L’asthme : toux sifflante bien fréquente !
L’asthme est une maladie très fréquente qui touche près de 10% de la population française, à divers degrés de gravité. Elle est d’autant plus présente que la densité urbaine est élevée. Zoom sur cette affection respiratoire et sur ces conséquences sur la qualité de vie.

Maladie inflammatoire chronique des voies aériennes, elle se manifeste par des crises de sifflements, de toux, de difficulté à respirer et par une sensation d’oppression sur la poitrine. Ces crises sont réversibles à la prise de certains médicaments.
Nombreuses prédispositions à l’asthme
L’asthme est lié à la qualité de notre environnement. Nos enfants y sont plus sensibles. Les prédispositions principales sont :
- Une prédisposition génétique.
- Une réaction excessive de notre organisme à des agressions diverses des voies aériennes, dites atopiques
- L’influence du sexe, de l’âge et de l’ethnie. Les enfants sont à ce titre beaucoup plus touchés par l’asthme
- L’existence de facteurs allergènes tels que les acariens, les blattes, les cafards, les chiens/chats et autres moisissures
- Le printemps, avec la libération des pollens dans l’air
- Les substances toxiques rencontrées sur le lieu de travail ou au domicile
- Certains aliments allergènes bien connus comme la noix de cajou, les conservateurs…
- Certains médicaments utilisés en pratique courante : aspirine, AINS (à définir car rentre en compte dans de très nombreuses maladies dues aux médicaments), pénicilline, etc.
Enfin, certains facteurs aggravants de cette maladie sont le tabagisme (actif ou passif), la pollution atmosphérique ainsi que les infections virales.
Les bronches sont donc très sensibles à ces facteurs et réagissent de manière excessive. Se produit alors une inflammation chronique des voies aériennes et une modification de leur structure, associée à une contraction des muscles entourant les bronches. La capacité respiratoire est alors diminuée.
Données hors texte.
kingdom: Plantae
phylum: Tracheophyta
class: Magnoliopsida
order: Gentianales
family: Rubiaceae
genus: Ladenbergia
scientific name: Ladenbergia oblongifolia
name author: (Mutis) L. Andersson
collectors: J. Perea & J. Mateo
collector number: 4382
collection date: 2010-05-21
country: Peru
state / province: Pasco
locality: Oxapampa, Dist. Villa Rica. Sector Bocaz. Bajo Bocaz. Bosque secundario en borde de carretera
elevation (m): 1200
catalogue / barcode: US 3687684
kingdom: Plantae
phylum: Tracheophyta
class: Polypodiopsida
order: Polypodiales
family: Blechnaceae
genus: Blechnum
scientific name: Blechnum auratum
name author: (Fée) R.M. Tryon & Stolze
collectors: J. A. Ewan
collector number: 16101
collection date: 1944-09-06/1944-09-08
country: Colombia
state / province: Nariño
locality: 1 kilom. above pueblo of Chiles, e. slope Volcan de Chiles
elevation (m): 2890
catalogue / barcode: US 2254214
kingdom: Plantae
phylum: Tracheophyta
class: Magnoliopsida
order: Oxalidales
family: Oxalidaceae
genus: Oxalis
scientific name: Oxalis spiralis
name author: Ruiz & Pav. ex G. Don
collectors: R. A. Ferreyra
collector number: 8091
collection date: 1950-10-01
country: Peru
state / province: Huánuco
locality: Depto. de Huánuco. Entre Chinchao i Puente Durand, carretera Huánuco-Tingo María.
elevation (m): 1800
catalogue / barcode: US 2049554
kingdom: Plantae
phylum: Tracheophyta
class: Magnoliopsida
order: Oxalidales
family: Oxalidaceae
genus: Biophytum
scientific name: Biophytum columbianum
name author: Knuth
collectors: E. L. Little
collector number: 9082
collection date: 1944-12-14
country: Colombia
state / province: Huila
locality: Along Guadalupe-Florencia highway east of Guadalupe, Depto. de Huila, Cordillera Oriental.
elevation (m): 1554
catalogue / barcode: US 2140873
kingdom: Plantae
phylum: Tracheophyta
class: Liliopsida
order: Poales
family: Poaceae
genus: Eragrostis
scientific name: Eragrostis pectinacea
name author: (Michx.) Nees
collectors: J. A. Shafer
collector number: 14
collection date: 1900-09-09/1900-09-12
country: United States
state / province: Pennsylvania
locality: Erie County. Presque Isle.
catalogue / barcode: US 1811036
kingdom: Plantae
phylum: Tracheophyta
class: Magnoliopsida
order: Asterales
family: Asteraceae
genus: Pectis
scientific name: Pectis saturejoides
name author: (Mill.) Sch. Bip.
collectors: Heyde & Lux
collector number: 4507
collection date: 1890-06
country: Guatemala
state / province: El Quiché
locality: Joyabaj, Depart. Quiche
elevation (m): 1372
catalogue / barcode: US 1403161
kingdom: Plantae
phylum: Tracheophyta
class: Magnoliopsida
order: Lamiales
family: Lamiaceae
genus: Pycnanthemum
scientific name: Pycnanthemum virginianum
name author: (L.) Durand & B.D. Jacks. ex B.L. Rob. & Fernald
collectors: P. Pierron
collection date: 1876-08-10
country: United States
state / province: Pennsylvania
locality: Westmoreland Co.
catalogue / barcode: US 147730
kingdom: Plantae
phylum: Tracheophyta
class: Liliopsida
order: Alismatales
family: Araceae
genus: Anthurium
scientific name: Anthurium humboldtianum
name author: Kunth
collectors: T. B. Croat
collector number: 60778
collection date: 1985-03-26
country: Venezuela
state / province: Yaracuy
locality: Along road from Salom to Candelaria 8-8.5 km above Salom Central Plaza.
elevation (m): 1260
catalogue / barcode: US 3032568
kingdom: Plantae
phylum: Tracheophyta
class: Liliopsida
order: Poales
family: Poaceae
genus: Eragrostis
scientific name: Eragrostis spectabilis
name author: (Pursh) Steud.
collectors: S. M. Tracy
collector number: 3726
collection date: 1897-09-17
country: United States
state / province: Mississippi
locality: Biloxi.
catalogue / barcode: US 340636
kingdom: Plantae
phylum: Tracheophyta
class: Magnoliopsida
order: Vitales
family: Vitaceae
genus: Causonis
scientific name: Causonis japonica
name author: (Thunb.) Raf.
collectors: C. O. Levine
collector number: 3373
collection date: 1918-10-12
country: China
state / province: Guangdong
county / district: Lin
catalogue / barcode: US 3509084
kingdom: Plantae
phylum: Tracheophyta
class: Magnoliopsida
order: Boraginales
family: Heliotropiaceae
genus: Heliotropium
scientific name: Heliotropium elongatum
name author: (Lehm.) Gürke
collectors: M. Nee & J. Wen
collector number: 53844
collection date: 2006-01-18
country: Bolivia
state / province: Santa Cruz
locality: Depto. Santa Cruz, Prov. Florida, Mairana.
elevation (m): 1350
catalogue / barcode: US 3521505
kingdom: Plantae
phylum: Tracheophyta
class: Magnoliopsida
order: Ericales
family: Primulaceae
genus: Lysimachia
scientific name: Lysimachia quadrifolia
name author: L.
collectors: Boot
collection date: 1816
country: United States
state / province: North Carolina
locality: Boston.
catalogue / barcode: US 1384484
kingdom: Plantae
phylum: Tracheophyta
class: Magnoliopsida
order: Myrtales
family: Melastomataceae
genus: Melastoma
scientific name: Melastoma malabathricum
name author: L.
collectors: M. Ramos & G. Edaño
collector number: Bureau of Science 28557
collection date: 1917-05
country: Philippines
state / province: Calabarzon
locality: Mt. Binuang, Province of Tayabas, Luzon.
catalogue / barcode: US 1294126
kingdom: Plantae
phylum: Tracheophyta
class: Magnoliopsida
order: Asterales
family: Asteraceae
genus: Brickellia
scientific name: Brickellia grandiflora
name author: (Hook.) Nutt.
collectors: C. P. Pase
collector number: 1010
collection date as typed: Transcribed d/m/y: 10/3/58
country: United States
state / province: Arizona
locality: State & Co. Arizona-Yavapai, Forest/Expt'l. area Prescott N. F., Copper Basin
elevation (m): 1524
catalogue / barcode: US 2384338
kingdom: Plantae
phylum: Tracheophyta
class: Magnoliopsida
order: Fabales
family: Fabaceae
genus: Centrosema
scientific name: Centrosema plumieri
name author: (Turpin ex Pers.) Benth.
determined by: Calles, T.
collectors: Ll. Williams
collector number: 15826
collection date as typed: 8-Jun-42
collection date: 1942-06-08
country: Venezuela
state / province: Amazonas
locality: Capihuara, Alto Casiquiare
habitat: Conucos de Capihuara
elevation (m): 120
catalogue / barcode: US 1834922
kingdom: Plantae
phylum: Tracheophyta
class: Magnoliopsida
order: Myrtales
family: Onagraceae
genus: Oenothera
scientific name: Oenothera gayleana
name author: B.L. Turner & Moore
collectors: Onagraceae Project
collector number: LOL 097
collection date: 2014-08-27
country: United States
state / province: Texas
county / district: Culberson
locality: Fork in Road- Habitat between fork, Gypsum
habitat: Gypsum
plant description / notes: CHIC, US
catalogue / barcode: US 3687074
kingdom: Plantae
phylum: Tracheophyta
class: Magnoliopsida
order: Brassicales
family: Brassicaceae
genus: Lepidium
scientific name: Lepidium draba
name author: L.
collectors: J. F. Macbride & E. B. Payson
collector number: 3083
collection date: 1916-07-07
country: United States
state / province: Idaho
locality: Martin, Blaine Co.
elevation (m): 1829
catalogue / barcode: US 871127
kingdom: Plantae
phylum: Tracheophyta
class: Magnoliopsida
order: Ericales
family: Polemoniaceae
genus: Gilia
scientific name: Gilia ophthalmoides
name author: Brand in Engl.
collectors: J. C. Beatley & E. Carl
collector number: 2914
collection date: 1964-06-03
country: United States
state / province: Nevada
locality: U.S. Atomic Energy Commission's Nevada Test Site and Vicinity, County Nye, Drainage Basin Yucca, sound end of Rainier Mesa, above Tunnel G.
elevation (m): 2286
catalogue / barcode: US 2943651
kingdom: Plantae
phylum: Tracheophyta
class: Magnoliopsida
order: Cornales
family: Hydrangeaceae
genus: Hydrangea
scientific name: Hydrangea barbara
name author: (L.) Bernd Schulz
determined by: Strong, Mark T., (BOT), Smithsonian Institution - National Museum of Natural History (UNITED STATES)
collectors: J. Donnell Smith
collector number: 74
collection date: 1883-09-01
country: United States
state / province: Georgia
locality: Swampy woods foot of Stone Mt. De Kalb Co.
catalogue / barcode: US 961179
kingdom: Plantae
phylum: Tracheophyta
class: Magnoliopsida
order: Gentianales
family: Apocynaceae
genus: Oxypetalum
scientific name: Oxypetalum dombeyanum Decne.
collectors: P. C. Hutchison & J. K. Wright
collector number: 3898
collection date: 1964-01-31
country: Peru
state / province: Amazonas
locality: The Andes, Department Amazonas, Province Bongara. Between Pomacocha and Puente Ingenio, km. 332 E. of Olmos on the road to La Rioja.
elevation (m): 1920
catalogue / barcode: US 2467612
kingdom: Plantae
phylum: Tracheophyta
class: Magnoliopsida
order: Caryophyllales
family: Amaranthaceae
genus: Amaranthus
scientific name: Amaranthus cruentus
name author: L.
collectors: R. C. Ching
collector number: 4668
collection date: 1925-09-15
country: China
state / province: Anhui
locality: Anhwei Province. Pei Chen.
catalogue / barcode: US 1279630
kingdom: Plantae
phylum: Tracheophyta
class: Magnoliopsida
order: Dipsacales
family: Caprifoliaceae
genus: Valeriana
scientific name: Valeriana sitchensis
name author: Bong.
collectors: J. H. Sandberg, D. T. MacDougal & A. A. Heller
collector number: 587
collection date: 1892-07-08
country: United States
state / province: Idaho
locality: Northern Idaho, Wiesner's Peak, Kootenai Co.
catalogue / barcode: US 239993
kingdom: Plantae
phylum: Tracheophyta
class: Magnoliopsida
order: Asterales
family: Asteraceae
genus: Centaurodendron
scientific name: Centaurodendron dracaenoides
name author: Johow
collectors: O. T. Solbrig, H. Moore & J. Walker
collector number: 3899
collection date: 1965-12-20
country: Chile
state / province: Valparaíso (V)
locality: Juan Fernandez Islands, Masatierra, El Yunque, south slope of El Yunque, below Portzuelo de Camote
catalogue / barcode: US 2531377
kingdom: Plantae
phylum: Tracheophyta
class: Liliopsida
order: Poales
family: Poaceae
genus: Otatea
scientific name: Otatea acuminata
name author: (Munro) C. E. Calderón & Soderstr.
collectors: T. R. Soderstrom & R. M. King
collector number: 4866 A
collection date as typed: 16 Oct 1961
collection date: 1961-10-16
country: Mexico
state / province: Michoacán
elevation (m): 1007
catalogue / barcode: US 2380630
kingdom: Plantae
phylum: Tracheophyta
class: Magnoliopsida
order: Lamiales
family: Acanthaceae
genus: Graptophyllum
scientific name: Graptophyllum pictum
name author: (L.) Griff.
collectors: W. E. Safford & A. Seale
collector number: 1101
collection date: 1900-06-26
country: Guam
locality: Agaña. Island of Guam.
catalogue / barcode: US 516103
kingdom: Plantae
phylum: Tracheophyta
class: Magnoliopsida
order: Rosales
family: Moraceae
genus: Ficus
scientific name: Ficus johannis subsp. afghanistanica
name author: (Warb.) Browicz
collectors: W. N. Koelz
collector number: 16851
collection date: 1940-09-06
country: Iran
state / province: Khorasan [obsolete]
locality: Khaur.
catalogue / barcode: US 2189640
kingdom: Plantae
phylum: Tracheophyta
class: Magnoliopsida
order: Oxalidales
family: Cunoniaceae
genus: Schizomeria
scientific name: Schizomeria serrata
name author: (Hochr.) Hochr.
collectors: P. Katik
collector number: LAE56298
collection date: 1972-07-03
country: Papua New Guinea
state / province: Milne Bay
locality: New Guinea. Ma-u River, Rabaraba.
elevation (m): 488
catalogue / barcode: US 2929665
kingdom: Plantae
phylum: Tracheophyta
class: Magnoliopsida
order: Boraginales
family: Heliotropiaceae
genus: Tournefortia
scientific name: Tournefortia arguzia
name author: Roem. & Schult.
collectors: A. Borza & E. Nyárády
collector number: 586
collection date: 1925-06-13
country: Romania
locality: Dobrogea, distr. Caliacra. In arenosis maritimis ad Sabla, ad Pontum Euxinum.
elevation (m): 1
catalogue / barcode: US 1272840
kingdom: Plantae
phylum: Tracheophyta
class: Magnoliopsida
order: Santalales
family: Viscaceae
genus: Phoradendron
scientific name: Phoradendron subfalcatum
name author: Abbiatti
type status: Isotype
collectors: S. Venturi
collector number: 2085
Plus la structure des voies aériennes est modifiée par l’inflammation et le diamètre diminué des bronches, plus l’asthme est sévère.
Diagnostic de l’asthme
Le diagnostic est apporté par l’interrogatoire du malade. Il est posé à la vue de deux caractères :
- La répétition des crises et la difficulté à respirer (dyspnée) avec sifflement, toux et oppression de la poitrine.
- La notion de facteurs déclenchants tels que les allergènes, le rire, l’exercice physique, les infections virales…
- La mesure du D.E.P (débit expiratoire de pointe), grâce à un petit appareil qui est d’une grande utilité à l’asthmatique. Il lui permet, en fonction de la valeur obtenue, de contrôler l’évolution de sa maladie et de savoir quand consulter ou prendre son traitement pour la crise.
Des tests cutanés permettent de prouver qu’un allergène précis est à l’origine de l’asthme.
Une maladie à plusieurs aspects
L’asthme se présente sous 3 différentes formes :
- L’asthme paroxystique : crise d’asthme classique se terminant par l’expectoration de glaires visqueuses grisâtres. Il touche préférentiellement les sujets jeunes.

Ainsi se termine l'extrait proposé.